In the process, office girl has lost her savings due to a carelessness and now her mother, for whom she dreamed of buying that house, is dying. Rich heir, meanwhile, has eschewed his spendthrift ways and has shown maturity by actually showing responsibility and excelling at work, and now, even ready to give up the chance to inherit his father’s fortune–something he was keen to have his hands on at the beginning–for the sake of saving the mother of the love of his life.
Roy Qiu has always played serious, broody roles so the character of Qin Zi Qi is quite a change of pace for him. He looks like he’s enjoying himself indeed and it’s a joy to watch him. But his root has always been in melodrama and it’s obvious in episode 20. While he captures the right comic timing and naughtiness of his character, he shines in quiet moments when what is required of him is subtle acting that shows his transformation from a brat to a grown-up man. Just like in this scene with his mother when he asks for help and she tells him to break up with Shen Xing Ren.
He is delighted when his mom tells him she’s giving money as a gift… and the change in his expression when she imposes the condition that he breaks up with Xing Ren is just so… wow. In just a few seconds onscreen, Roy is able to translate expressions of hope, happiness, disappointment, even a hint of longing that maybe he can give in to his mother for this chance to help Shen Mama, but no, he can’t and there’s the pain of knowing that his own mother won’t help him and so with reluctance that grows into determination, he finally turns her down.
(Not sure if the videos will play because Sanli’s army has swooped on YouTube.)

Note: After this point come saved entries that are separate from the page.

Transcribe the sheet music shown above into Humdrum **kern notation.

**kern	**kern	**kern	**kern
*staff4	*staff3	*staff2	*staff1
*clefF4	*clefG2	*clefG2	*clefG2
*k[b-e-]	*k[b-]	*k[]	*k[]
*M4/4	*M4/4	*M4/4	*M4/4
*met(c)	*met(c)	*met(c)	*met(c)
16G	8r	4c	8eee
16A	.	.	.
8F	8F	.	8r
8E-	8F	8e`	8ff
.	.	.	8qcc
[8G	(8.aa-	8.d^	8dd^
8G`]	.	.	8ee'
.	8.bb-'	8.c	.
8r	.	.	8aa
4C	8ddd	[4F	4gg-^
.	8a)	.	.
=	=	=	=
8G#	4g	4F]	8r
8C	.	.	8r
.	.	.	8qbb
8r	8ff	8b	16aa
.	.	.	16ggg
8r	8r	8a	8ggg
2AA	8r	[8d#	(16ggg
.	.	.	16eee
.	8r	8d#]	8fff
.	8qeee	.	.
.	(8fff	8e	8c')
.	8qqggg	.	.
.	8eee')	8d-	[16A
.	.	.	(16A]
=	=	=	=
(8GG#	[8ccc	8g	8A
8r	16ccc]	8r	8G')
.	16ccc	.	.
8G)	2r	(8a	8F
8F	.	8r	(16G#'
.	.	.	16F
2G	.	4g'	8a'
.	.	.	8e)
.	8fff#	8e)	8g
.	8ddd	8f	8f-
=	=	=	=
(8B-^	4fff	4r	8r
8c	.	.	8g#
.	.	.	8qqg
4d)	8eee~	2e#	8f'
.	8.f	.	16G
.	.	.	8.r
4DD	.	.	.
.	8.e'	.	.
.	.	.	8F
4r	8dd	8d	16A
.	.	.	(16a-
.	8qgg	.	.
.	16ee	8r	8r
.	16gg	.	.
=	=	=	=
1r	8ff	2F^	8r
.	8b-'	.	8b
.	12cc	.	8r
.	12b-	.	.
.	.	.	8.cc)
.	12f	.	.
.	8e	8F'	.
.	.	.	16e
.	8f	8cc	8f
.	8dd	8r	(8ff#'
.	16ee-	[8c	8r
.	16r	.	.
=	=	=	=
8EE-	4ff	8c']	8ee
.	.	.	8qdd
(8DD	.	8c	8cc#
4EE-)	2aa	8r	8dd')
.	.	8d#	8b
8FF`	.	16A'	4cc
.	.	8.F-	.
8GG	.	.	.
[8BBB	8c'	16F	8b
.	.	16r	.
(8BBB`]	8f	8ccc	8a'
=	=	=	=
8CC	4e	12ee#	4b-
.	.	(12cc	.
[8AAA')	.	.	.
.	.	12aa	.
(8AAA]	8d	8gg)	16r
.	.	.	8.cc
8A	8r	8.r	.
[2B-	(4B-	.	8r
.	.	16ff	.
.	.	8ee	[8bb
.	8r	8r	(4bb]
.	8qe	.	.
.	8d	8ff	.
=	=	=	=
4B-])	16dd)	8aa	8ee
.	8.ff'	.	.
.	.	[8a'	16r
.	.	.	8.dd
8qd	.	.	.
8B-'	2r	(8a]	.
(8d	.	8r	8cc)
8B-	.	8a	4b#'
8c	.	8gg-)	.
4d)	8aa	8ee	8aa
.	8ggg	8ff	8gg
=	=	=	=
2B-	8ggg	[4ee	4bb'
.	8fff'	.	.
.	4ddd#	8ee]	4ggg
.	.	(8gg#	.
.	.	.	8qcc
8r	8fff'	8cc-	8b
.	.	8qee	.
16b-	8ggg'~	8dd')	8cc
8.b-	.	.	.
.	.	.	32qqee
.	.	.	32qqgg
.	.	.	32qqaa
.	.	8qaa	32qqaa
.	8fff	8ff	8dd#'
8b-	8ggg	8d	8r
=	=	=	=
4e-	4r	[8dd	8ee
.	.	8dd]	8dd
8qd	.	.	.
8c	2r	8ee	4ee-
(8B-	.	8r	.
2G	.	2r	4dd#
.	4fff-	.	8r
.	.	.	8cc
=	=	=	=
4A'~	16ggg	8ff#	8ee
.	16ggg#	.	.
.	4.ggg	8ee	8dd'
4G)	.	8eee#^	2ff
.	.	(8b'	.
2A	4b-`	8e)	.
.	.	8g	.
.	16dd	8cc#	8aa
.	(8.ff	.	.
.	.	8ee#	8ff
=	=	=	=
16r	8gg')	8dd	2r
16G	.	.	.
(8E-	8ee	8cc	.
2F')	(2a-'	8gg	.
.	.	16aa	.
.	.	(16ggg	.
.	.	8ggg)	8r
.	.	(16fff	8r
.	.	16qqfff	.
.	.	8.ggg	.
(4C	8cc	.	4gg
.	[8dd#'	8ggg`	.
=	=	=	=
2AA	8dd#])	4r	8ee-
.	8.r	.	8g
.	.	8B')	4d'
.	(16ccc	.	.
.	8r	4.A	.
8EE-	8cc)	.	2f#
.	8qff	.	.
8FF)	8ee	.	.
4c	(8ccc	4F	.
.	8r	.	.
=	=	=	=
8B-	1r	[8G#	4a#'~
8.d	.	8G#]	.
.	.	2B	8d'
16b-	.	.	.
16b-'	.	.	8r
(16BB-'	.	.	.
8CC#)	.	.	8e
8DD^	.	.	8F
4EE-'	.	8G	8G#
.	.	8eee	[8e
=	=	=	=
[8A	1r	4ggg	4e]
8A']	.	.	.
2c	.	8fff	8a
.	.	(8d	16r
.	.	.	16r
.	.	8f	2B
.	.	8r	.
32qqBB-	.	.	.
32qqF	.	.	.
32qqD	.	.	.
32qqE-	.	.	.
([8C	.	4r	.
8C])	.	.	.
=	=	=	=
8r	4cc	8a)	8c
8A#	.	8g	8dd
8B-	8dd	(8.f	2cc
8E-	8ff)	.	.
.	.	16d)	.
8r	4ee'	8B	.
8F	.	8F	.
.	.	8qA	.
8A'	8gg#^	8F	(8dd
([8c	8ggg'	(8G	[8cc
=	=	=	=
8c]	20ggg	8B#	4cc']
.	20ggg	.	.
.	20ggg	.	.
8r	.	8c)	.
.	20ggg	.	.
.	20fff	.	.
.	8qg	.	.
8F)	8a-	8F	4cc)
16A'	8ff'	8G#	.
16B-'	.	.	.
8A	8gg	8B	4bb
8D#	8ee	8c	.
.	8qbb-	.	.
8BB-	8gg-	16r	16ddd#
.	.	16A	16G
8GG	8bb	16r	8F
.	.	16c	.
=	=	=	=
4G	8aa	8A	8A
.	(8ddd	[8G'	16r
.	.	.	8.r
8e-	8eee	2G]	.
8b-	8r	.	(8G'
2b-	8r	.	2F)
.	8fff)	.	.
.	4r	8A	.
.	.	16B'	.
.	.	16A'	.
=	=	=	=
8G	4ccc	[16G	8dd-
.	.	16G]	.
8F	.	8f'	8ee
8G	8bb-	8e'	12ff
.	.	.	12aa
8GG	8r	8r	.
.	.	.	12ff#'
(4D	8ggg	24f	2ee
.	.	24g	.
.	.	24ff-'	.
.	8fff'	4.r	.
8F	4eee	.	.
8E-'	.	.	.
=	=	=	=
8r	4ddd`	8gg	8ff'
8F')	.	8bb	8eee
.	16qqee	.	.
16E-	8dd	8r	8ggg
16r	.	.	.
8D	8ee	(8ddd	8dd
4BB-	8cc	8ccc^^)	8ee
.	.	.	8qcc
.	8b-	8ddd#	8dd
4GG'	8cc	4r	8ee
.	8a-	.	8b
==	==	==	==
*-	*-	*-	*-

I also like the scene when he arrives at the hospital and he listens to Shen Xing Ren and Shen Mama talk inside the room about their future kids. There’s no unnecessary bawling or sobbing like one would see in K-dramas with an actor standing outside the hospital room where a beloved lies dying. Even the acting of Alice Ke and the actress who plays the mother are subdued and not over the top.
My favorite support character in this drama is Qin Baba. I like the way he challenged his son to stake on a wager with him. And he’s not the stereotypical ruthless businessman in dramas, he has a soft heart, especially for his son except that he knows it is absolutely necessary to teach him a tough lesson about life first if he was going to inherit the business he has painstakingly built. I love Qin Baba (and couldn’t help wondering what’s his backstory with the vain Madam Qin who does nothing but strut around and meet fellow witch Zheng Kai Er in her very free life; but I’m not surprised either that they divorced).
What I missed in this episode though was that background marching music everytime Qin Zi Qi would meet his father. It always had a hilarious effect but I suppose it wasn’t appropriate in this scene.
And once more, Roy shows that subtle acting again that comes from within when he tells his father his choice between his inheritance or Shen Mama. No histrionics, no bulging of the pupils like they would pop out, no vein popping either.
Oh Zi Qi, I am so proud of you mah boy!
The last three episodes should be exciting to watch. More than waiting for the retribution of the witch, I am looking forward to the implications of Qin Zi Qi’s decision on his real identity and how this will affect his relationship with Xing Ren.
Dear Office Girls writers, except for that draggy patch–which may not be your own choosing but that of the network–you have been innovative and creative in telling a story oft told. Surprise and impress your audience with the last three episodes, hao bu hao?
Qiu Ze, I understand more now why you are so hot, with this episode. Why you act so good?